Par ailleurs, sans ces informations, personne n’aurait été tenu au courant du fait que les écrans numériques prévus par JCDecaux dans le contrat invalidé par le Conseil d’État en septembre 2017 consomment 6 à 14 fois plus que des panneaux déroulants « classiques » pourtant déjà énergivores. Personne n’aurait su que, quand la Ville vantait l’offre « verte » de l’afficheur, ce dernier précisait que son offre serait « verte » mais n’inclurait pas d’énergie renouvelable. Personne n’aurait su que la flotte de ses véhicules devait être remplacée en partie par des véhicules diesel en 2018. Et ce, alors que Paris ambitionne de supprimer ce type de véhicules à l’horizon 2024. Les informations que nous avons divulguées nous semblent d’utilité publique3, et nous les avons publiées en toute bonne foi.
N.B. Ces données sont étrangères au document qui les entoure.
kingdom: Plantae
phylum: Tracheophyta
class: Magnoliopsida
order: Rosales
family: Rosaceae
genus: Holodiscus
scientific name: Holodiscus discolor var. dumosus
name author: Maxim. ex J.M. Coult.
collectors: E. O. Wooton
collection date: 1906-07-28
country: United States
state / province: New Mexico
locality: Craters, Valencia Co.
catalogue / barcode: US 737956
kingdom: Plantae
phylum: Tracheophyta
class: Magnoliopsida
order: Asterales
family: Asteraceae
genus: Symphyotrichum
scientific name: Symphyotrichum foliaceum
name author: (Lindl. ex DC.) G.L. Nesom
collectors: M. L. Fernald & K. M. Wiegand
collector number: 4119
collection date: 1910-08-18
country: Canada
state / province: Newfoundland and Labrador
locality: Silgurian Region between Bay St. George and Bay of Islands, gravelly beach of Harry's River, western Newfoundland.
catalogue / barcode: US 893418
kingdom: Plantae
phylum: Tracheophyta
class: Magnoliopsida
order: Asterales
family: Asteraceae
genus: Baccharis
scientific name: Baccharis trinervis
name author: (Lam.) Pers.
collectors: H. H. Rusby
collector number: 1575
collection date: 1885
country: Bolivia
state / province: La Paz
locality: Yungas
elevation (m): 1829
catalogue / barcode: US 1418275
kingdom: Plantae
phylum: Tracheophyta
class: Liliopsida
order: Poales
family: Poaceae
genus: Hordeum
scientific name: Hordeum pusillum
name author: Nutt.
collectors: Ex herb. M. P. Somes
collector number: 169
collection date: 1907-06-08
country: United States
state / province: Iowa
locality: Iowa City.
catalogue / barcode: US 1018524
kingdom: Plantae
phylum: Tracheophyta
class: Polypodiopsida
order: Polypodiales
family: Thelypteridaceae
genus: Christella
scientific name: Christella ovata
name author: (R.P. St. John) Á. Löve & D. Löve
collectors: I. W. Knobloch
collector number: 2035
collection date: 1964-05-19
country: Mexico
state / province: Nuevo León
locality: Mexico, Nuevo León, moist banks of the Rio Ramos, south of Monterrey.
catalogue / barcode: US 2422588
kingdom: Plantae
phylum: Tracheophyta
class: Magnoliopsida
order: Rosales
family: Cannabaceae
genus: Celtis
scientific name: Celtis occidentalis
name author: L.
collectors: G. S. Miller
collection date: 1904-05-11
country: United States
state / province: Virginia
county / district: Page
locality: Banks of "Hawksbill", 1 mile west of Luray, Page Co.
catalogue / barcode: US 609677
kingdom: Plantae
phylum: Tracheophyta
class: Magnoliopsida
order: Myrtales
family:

Nous n’avons pas publié l’intégralité des informations en notre possession, afin de nous limiter aux éléments que nous avons jugés pertinents. Pour limiter les risques judiciaires, nous avons consenti au retrait de notre site, le dimanche 19 novembre 2017 à midi, du contrat proposé par l’afficheur, que nous avions mis en ligne avec le seul but de sourcer une citation. Cela n’implique aucune modification de notre argumentaire. Sauf à ce qu’une décision de justice nous y oblige, nous refusons, en revanche, de supprimer les captures d’écran des annexes du contrat publiées dans nos articles des 23 mars et 9 novembre 2017, lesquelles sont nécessaires pour que les citoyennes et les citoyens puissent se faire une opinion, au-delà de la « communication » de la Ville de Paris, qui ressemble, sur ce sujet, furieusement à celle de JCDecaux. Lire la mise en demeure

Notes :

  1. – https://antipub.org/la-mairie-de-paris-sapprete-a-tomber-dans-le-panneau-de-jcdecaux/
  2. – https://antipub.org/non-paris-le-los-angeles-de-blade-runner-nest-pas-cense-etre-un-modele/
  3. – Que ce soit avec les régies de transport public ou les différents marchés autour de l’affichage extérieur (abris-voyageurs, kiosques, palissades de chantier, mobilier urbain, bâches sur monuments historiques…), il nous paraît normal que les contrats conclus entre des entreprises privées et des organismes publics soient dans le domaine public. Surtout quand il s’agit de contrats qui peuvent être considérés comme une délégation de service public, dans le sens où une vile comme Grenoble a jugé bon de (re-)municipaliser le service du mobilier urbain d’information.

Historique :

  • Début mars 2017 : nous apprenons que la mairie de Paris voulait renouveler le contrat concernant le mobilier urbain d’information municipale pouvant recevoir, à titre accessoire, de la publicité commerciale (MUI) entre JCDecaux et la Ville, le contrat actuel prenant fin au 31 décembre 2017. Le renouvellement prévoit que 15 % du parc du MUI sera numérique. Or, le règlement local de publicité de Paris interdit les écrans dans son article P4.1.1. Nous lançons alors une première alerte à ce propos.
  • 23 mars : après nous être procuré les documents, nous publions le contrat prévu, ainsi que des captures d’écran des annexes dans un article qui analyse les détails du futur contrat.
  • 28 mars : la mairie adopte le contrat, malgré nos alertes. Fin avril : à la demande de la concurrence, le tribunal administratif annule la réattribution du contrat. La Ville s’associe à JCDecaux pour se pourvoir en cassation auprès du Conseil d’État.
  • 18 septembre : le Conseil d’État confirme la décision du tribunal administratif qui invalide le contrat en raison du non-respect par celui-ci du R.L.P. de Paris.
  • 9 novembre : nous apprenons que la mairie souhaite réviser son R.L.P. en vue d’autoriser les écrans numériques, en arguant que ceux-ci permettent une diminution des déplacements motorisés du concessionnaire par rapport à l’affichage classique. En nous basant sur les annexes du contrat de mars, nous démontrons que les publicités numériques demandent autant, sinon plus, d’interventions, mettant ainsi à mal le seul argument de Paris pour imposer ces écrans.
  • 16 novembre : nous recevons une lettre recommandée des avocats de JCDecaux nous mettant en demeure de retirer nos articles du 23 mars et du 9 novembre, nous accusant de recel de violation de secret industriel.